So, I found this cartoon and think it’s pretty funny.
I asked myself what it means in our discipline. Everyone is talking about “data“. Or “databases“. Or “big data“. So, what the heck is this “data“? Or are these “data”, because, well, shouldn‘t it be a plural word from “datum“?
So, according to Jorge Cham’s cartoon, either data are facts or data is information.
In archaeology we use data as information , because we don’t excavate “facts” – at least in processual thinking facts are identified as past processes, which we are not able to observe directly , or as artefacts , which we are not able to record by themself. So, in archaeology “documentation” is what we use for analysis. Of course it can be the documentation of a physical fact, such as the length of a pin or the weight of a lead ingot (cheers, Mr. Hanel), but quite often it is the documentation of an archaeological observation or interpretation (“this pot was found in a hearth”, “this pot belong to type XY, “the height of this pot is z cm”). It is absolutely impossible to document everything there is to know about this pot: It would be an infinite task and to use infinity for data gathering would not leave any time for data analysis. We don’t want to do this. Also, this would be way too much information and a lot of it would probably be completely unimportant. That’s why the archaeologist decides what information might be interesting or relevant for his/her question and what information is to be gathered – this is one reason why we will never get rid of subjectivity in research.

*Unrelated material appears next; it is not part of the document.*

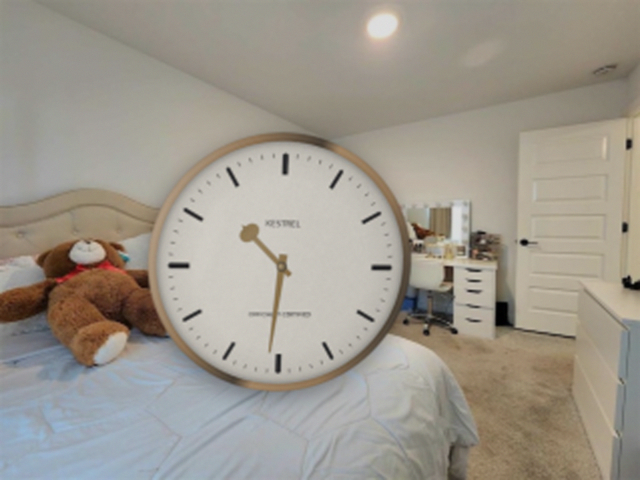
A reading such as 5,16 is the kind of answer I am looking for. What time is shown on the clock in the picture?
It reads 10,31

So data does not mean “this pot”, data is the information we gather about this pot. Thus a data set is a collection of information. Data sets may be small, e. g. a simple small table concerning the length of three Iron Age swords. Data sets may be huge and organized in databases, with several tables interlinking and a few ten thousand entries. That is actually what a database is: An organized collection of data, in which every information is stored only once. Then, especially in relational databases, the information which object in the database relates to which and how is described as efficiently as possible. For an introduction to data bases see the book of Rolland, in English or German .

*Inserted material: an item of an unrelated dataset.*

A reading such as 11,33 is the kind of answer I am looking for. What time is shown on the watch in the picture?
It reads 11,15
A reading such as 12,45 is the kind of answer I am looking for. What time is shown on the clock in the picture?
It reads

Aggregating different databases can lead to … well… big data sets (I’d say, Jorge does not have a big dataset in his cartoon.). “Big Data” has been a buzz word these last few years, but archaeologists are not yet completely sure how to use and whether we want to use Big Data at all , because they are so big we cannot analyze them in conventional ways (that is actually one way to define “Big Data”: “a massive volume of both structured and unstructured data that is so large that it’s difficult to process using traditional database and software techniques” ). So this is not just about big data sets, it is about a method to analyze huge and very complex data sets, comprising of various kinds of data, which have different scale, different precision and quality. The advantage would be the possibility to use “all data”, everything that has been gathered – if it is shared by the person who gathered it (therefore Open Data is a topic of concern as well). This sounds like a job just for data scientists, software developers or statisticians, but the interpretation and analysis of Big Archaeological Data is still the task of an archaeologist, nobody else knows about the practical, methodological and theoretical implications of “our kind of” data.
I haven’t yet read enough about Big Data in archaeology to know how well these approaches work to answer our research questions. But I like the idea of using every scrap of information accessible to us, don’t you?